The old drive will be configured to the old motherboards chipset so you will have setup problems (as you have already experienced)

Therefore: surely it would be much better buying a new cheap OEM SATA drive, installing the operating system on that and have your current drive connected at a secondary 'backup'.
The benefits will be having a brand new 'fast' and reliable drive, with a backup, so your new system won't be slowed down.
Also
Clean install without worrying about loosing your data (although you would need to re-install programs)
Small 250gig OEM SATAII drives are dirt cheap these days, this is the best option.
Martin

On wings like angels whispers sweet
my heart it feels a broken beat
Touched soul and hurt lay wounded deep
Brown eyes are lost afar and sleep
 
I would agree with the above, not so much for the "speed" aspect but for the idea of having a backup drive in the system AND not having to overwrite your existing drive and possibly missing a piece of data and only realizing it when it's too late.
 
If the main point is to preserve the original 2k installation as is with data and programs, then would suggest adapting Martin's approach - clone the old drive to the new, and then perform the repair reinstall on the new drive.

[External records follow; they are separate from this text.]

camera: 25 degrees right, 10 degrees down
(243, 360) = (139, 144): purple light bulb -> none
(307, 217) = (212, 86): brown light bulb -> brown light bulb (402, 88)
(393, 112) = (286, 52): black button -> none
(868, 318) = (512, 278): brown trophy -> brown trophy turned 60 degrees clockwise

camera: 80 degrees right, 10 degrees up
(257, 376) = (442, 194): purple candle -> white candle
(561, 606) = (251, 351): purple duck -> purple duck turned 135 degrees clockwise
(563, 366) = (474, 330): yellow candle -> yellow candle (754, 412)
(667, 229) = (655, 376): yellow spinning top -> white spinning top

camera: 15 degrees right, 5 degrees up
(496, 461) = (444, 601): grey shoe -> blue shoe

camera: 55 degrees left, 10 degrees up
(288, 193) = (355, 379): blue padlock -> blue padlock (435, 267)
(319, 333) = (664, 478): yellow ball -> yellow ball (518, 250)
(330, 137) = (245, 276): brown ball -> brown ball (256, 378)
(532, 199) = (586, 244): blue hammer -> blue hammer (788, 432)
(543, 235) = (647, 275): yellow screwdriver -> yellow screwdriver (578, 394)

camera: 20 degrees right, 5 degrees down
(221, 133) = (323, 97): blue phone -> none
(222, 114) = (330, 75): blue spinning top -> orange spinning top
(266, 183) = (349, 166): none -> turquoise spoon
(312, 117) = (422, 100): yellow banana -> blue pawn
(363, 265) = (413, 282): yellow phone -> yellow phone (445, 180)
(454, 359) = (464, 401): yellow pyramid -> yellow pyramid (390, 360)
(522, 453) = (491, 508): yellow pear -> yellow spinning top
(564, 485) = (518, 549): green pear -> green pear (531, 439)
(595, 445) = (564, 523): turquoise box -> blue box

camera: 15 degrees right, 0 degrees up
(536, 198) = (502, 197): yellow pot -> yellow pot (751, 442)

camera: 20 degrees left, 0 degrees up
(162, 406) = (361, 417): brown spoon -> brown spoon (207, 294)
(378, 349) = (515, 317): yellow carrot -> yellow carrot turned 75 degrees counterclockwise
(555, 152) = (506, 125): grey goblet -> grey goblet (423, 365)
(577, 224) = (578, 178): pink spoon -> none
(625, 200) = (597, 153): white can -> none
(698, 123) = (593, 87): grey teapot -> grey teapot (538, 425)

If you're using a SATA drive, you'll need SATA drivers to supply to the repair. You don't have to remove previous drivers before doing the repair (in most cases you can't as systems usually don't start in safe mode either when moved like this)
 
Thanks VERY MUCH to wolluf, goombawaho, Martin, paparazi, and all the others who give their time and talent and contribute here to help others. All the suggestions are greatly appreciated. I expected hardware driver issues, especially since the new motherboard is generations beyond where the old drive came from, but I was also gambling on getting them resolved through MSI's site. The point was to get the new box working on the old drive in order to save programs and data. The most important data was backed up, but I felt that solving the driver issues would be easier and quicker than reinstalling over 150 programs. I never got into what the 'end game' was in this situation because I was trying to keep things brief. Once running, the plan was to add a new SATA drive and image the old drive to the new one, then pull the old drive out. Once all those issues were resolved, an OS upgrade could be done. I considered an upgrade to XP on the old machine prior to removing the old drive, but I was afraid of having to reinstall all those programs, or losing them. As it stands now, the machine will boot to Safe Mode and there are still a couple of items flagged in Device Manager, but far fewer than there were. I was able to get some of the driver issues resolved through MSI's site. MSI, by the way, has been very helpful, far more so than I would have expected. There is still a Stop error on normal boot ( 263, if I recall correctly ) which I'm hoping to track down using boot logging.
Thanks again to everyone.
Tom
 
Tom11 - have you actually run a repair reinstall yet?

It sounds like you are still working on the old drive as was. One point of using a new drive is the original drive is backup - you can always start again. If the repair will run (sometimes they fail after first reboot) it will leave you with a working system - ie, you're wasting effort trying to fix original in safe mode. Clone the drive & run the repair!